--- INPUT Enclosed Below ---

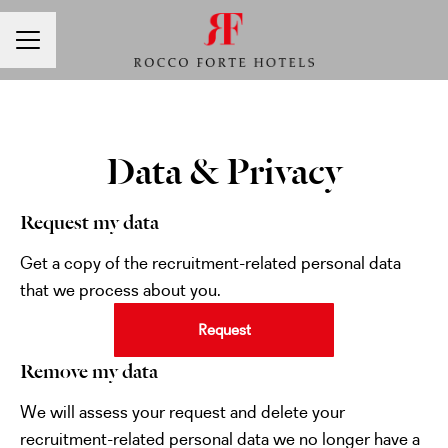
CAREER MENU
Data & Privacy
Request my data
Get a copy of the recruitment-related personal data
that we process about you.
Request
Remove my data
We will assess your request and delete your
recruitment-related personal data we no longer have a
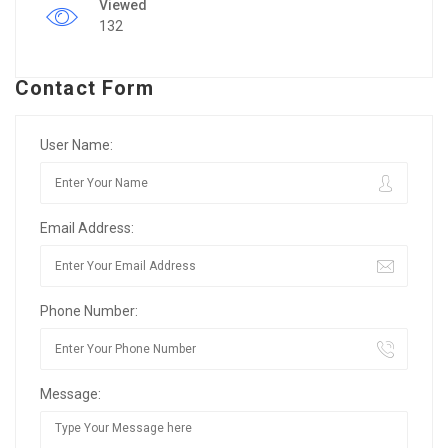
Viewed
132
Contact Form
User Name:
Email Address:
Phone Number:
Message:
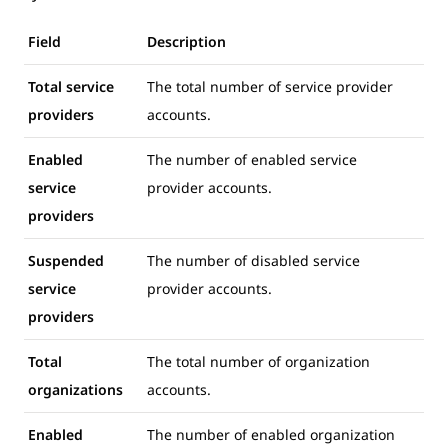
Field
Description
Total service
The total number of service provider
providers
accounts.
Enabled
The number of enabled service
service
provider accounts.
providers
Suspended
The number of disabled service
service
provider accounts.
providers
Total
The total number of organization
organizations
accounts.
Enabled
The number of enabled organization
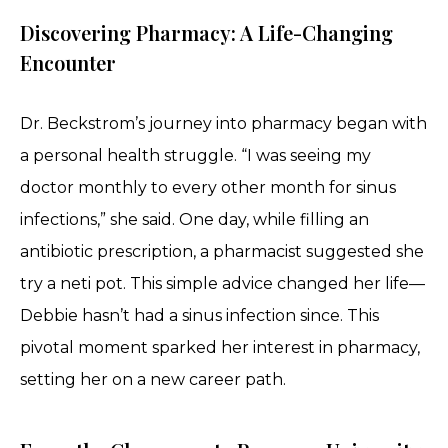
Discovering Pharmacy: A Life-Changing
Encounter
Dr. Beckstrom’s journey into pharmacy began with
a personal health struggle. “I was seeing my
doctor monthly to every other month for sinus
infections,” she said. One day, while filling an
antibiotic prescription, a pharmacist suggested she
try a neti pot. This simple advice changed her life—
Debbie hasn’t had a sinus infection since. This
pivotal moment sparked her interest in pharmacy,
setting her on a new career path.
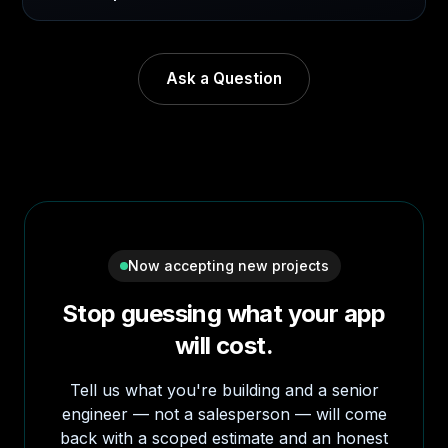
Ask a Question
Now accepting new projects
Stop guessing what your app
will cost.
Tell us what you're building and a senior
engineer — not a salesperson — will come
back with a scoped estimate and an honest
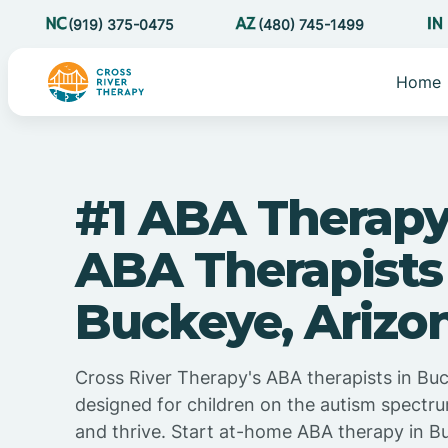
(919) 375-0475
(480) 745-1499
Home
#1 ABA Therapy
ABA Therapists
Buckeye, Arizo
Cross River Therapy's ABA therapists in Buc
designed for children on the autism spectru
and thrive. Start at-home ABA therapy in B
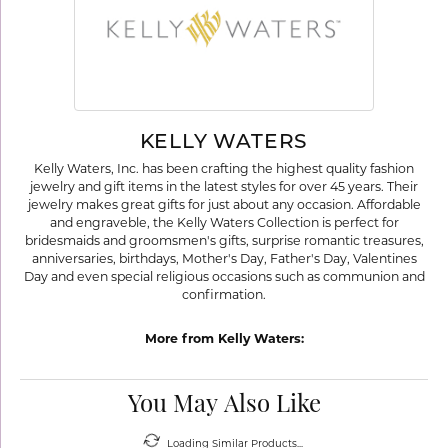
KELLY WATERS
Kelly Waters, Inc. has been crafting the highest quality fashion
jewelry and gift items in the latest styles for over 45 years. Their
jewelry makes great gifts for just about any occasion. Affordable
and engraveble, the Kelly Waters Collection is perfect for
bridesmaids and groomsmen's gifts, surprise romantic treasures,
anniversaries, birthdays, Mother's Day, Father's Day, Valentines
Day and even special religious occasions such as communion and
confirmation.
More from Kelly Waters:
You May Also Like
Loading Similar Products...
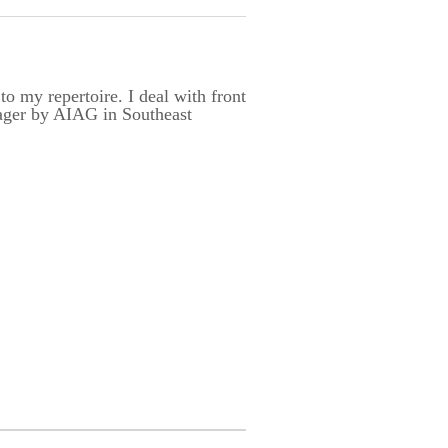
 my repertoire. I deal with front
nager by AIAG in Southeast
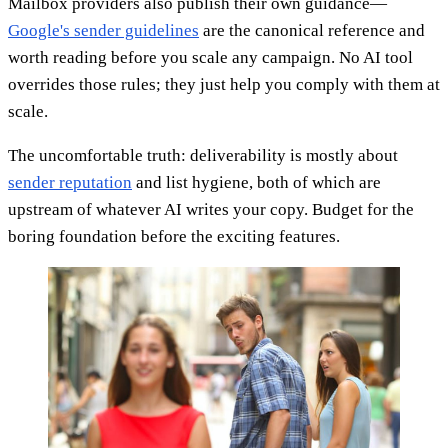
Mailbox providers also publish their own guidance—
Google's sender guidelines
are the canonical reference and
worth reading before you scale any campaign. No AI tool
overrides those rules; they just help you comply with them at
scale.
The uncomfortable truth: deliverability is mostly about
sender reputation
and list hygiene, both of which are
upstream of whatever AI writes your copy. Budget for the
boring foundation before the exciting features.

--- End of Enclosed INPUT ---

WHAT YOU ARE ASKED TO DO: Reproduce the text read from each of the records above, line for line and without any changes. Leave the pictures out of your answer.

ANSWER SPACE:
CAREER MENU
Data & Privacy
Request my data
Get a copy of the recruitment-related personal data
that we process about you.
Request
Remove my data
We will assess your request and delete your
recruitment-related personal data we no longer have a
Viewed
132
Contact Form
User Name:
Email Address:
Phone Number:
Message:
Field
Description
Total service
The total number of service provider
providers
accounts.
Enabled
The number of enabled service
service
provider accounts.
providers
Suspended
The number of disabled service
service
provider accounts.
providers
Total
The total number of organization
organizations
accounts.
Enabled
The number of enabled organization
Discovering Pharmacy: A Life-Changing
Encounter
Dr. Beckstrom’s journey into pharmacy began with
a personal health struggle. “I was seeing my
doctor monthly to every other month for sinus
infections,” she said. One day, while filling an
antibiotic prescription, a pharmacist suggested she
try a neti pot. This simple advice changed her life—
Debbie hasn’t had a sinus infection since. This
pivotal moment sparked her interest in pharmacy,
setting her on a new career path.
Ask a Question
Now accepting new projects
Stop guessing what your app
will cost.
Tell us what you're building and a senior
engineer — not a salesperson — will come
back with a scoped estimate and an honest
(919) 375-0475
(480) 745-1499
Home
#1 ABA Therapy
ABA Therapists
Buckeye, Arizo
Cross River Therapy's ABA therapists in Buc
designed for children on the autism spectru
and thrive. Start at-home ABA therapy in B
KELLY WATERS
Kelly Waters, Inc. has been crafting the highest quality fashion
jewelry and gift items in the latest styles for over 45 years. Their
jewelry makes great gifts for just about any occasion. Affordable
and engraveble, the Kelly Waters Collection is perfect for
bridesmaids and groomsmen's gifts, surprise romantic treasures,
anniversaries, birthdays, Mother's Day, Father's Day, Valentines
Day and even special religious occasions such as communion and
confirmation.
More from Kelly Waters:
You May Also Like
Loading Similar Products...
 my repertoire. I deal with front
nager by AIAG in Southeast
Mailbox providers also publish their own guidance—
Google's sender guidelines
are the canonical reference and
worth reading before you scale any campaign. No AI tool
overrides those rules; they just help you comply with them at
scale.
The uncomfortable truth: deliverability is mostly about
sender reputation
and list hygiene, both of which are
upstream of whatever AI writes your copy. Budget for the
boring foundation before the exciting features.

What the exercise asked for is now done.